What is condition for second degree equation to represent a pair of straight lines?

Question

According to my text the necessary and sufficient condition for a general equation of second degree i.e. $ax^2 + 2hxy + by^2 + 2gx + 2fy + c = 0$ to represent a pair of straight lines is that 1) the discriminant $abc + 2fgh - af^2 - bg^2 - cf^2 = 0$ and 2) $h^2 \ge ab, g^2 \ge ca$ and $f^2 \ge bc$. I was able to prove part 1) but I am not able to work out why part 2) should always be satisfied. Can someone help prove part 2) and what happens if part 1) is true but part 2) is false?

I think $h^2 \ge ab$ must always be true because then angle between two lines represented by the equation of second degree will be not defined as $tan \theta = {2 \sqrt{h^2-ab} \over a+b} $ where $ \theta$ is angle between two lines.

Answer 1

If the conic represents a pair of lines, then it can be written as $(px+qy+r)(p'x+q'y+r')$. Therefore, we get $ab = pp'qq'$ and $h = \frac{pq'+p'q}{2}$.

1) If both $pq'$ and $p'q$ are greater than equal to zero then apply AM-GM to $pq'$ and $p'q$ to get

$$\frac{pq'+ p'q}{2} \geq \sqrt{pq' \cdot p'q}$$

Squaring both sides, we get

$$h^2 = {\bigg(\frac{pq'+ p'q}{2}\bigg)}^2 \geq pp'qq' = ab$$

2) If exactly one of $pq'$ and $p'q$ is less than zero then $ab \leq 0$ and therefore is always less than equal to $h^2 \geq 0$.

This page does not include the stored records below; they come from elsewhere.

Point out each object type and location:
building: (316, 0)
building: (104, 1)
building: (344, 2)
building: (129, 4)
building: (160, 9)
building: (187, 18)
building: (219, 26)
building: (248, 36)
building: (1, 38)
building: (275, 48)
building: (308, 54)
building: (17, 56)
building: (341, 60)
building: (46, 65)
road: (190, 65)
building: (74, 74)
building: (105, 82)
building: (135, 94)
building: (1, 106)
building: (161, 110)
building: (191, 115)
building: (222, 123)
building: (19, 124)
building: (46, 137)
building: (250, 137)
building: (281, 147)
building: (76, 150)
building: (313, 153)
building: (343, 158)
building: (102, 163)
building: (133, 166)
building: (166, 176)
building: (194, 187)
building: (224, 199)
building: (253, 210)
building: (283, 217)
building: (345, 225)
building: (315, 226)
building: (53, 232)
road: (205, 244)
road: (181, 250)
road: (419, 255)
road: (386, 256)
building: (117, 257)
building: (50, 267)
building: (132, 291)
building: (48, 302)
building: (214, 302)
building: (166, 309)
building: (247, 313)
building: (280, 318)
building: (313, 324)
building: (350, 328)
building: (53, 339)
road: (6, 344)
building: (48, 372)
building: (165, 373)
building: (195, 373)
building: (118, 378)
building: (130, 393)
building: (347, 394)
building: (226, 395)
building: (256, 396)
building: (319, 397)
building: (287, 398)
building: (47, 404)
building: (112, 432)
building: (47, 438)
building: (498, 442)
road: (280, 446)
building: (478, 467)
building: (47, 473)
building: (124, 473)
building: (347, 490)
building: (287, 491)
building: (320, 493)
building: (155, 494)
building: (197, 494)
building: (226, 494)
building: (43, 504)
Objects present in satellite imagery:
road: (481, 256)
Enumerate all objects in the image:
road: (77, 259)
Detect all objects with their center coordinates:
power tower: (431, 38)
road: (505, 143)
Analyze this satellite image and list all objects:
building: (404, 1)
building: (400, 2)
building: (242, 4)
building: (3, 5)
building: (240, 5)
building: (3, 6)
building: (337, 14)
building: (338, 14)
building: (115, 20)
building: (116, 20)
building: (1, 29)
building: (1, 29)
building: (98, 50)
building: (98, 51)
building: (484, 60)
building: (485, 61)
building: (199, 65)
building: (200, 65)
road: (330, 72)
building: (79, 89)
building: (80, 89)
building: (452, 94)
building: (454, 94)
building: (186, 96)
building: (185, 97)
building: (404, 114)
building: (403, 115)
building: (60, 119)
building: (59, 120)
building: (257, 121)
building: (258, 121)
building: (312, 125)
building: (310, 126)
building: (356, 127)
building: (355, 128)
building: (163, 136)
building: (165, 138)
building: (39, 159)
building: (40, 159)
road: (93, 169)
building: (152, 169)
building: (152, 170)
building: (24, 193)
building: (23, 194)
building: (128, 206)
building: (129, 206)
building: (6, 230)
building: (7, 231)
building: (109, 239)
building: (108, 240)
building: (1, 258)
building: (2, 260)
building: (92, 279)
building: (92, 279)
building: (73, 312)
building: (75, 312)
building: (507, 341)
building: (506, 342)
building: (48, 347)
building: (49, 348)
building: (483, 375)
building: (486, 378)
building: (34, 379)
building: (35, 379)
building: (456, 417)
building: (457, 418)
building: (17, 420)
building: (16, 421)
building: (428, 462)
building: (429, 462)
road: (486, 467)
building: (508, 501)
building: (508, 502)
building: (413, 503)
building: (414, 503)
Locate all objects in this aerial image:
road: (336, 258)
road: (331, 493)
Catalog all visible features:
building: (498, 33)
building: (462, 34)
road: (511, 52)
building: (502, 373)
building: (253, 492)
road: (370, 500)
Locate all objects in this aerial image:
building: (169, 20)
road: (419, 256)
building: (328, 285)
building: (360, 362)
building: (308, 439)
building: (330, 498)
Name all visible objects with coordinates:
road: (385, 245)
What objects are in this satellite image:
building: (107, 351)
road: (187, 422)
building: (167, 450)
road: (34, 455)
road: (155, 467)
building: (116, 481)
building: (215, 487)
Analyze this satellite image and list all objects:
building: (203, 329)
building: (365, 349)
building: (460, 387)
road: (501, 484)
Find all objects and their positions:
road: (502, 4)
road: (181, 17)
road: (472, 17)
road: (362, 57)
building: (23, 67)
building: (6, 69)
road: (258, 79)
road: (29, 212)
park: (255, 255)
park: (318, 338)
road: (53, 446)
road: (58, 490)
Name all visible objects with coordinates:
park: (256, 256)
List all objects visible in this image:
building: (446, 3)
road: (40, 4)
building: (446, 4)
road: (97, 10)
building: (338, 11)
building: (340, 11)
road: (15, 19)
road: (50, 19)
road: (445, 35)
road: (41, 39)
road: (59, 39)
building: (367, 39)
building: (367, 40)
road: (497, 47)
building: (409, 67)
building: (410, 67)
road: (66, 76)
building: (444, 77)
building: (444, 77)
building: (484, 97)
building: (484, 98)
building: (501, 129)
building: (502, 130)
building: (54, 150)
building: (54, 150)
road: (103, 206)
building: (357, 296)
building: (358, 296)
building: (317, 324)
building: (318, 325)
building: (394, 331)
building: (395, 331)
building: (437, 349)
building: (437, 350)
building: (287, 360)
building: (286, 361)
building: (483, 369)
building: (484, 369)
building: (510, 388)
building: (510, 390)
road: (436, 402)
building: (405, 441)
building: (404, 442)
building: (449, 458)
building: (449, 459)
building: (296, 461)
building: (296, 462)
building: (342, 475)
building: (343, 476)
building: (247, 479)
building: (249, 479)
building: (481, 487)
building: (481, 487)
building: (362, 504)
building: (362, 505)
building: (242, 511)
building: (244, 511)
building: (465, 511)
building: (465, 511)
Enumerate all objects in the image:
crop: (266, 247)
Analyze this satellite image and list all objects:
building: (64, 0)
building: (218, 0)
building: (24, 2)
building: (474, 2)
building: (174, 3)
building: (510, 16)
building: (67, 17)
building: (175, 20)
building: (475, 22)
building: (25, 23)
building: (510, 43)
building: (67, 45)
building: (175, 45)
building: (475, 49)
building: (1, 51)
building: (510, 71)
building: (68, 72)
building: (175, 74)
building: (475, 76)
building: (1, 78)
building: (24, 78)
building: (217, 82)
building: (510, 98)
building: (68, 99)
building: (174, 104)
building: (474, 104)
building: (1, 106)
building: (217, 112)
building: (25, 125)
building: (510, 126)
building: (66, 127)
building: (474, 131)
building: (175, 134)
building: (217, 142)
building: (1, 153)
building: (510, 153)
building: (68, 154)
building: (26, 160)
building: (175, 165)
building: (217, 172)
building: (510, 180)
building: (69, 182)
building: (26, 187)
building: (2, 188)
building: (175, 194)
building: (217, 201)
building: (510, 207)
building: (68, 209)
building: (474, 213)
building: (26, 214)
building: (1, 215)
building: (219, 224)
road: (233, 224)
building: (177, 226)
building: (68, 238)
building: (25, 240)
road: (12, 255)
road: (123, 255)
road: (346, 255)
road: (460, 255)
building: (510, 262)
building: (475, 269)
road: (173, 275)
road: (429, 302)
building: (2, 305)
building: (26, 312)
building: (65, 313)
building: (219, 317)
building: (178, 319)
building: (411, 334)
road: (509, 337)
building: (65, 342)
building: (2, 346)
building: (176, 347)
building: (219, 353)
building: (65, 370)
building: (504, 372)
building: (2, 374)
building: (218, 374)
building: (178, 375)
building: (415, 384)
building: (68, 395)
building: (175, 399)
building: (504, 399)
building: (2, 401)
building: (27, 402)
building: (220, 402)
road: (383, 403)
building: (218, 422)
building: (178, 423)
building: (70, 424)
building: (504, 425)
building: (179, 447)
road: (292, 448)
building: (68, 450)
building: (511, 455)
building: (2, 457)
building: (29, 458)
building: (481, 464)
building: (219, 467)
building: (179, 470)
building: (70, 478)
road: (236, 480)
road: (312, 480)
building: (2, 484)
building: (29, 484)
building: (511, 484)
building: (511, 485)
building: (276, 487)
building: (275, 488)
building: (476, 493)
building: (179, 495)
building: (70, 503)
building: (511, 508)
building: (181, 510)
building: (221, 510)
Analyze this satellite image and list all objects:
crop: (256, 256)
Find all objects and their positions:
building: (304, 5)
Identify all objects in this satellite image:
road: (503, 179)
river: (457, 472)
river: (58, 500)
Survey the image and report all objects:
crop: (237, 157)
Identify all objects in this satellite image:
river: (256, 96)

3) If both $pq'$ and $p'q$ are less than zero then apply AM-GM to $-pq'$ and $-p'q$ to get

$$\frac{-pq'+ (-p'q)}{2} \geq \sqrt{-pq' \cdot -p'q} = \sqrt{pp'qq'}$$

Squaring both sides, we get

$$h^2 = {\bigg(\frac{-pq'+ (-p'q)}{2}\bigg)}^2 \geq pp'qq' = ab$$

The other two conditions come out in a similar manner.

Answer 2

Hint:

The classification of conics is done through the quadratic form in $\mathbf R^3 $ associated to the matrix $$\begin{pmatrix} a&h&g\\h&b&f\\g&f&c \end{pmatrix}.$$ The conic splits into two lines if and only if the quadratic form has signature $(1,1)$.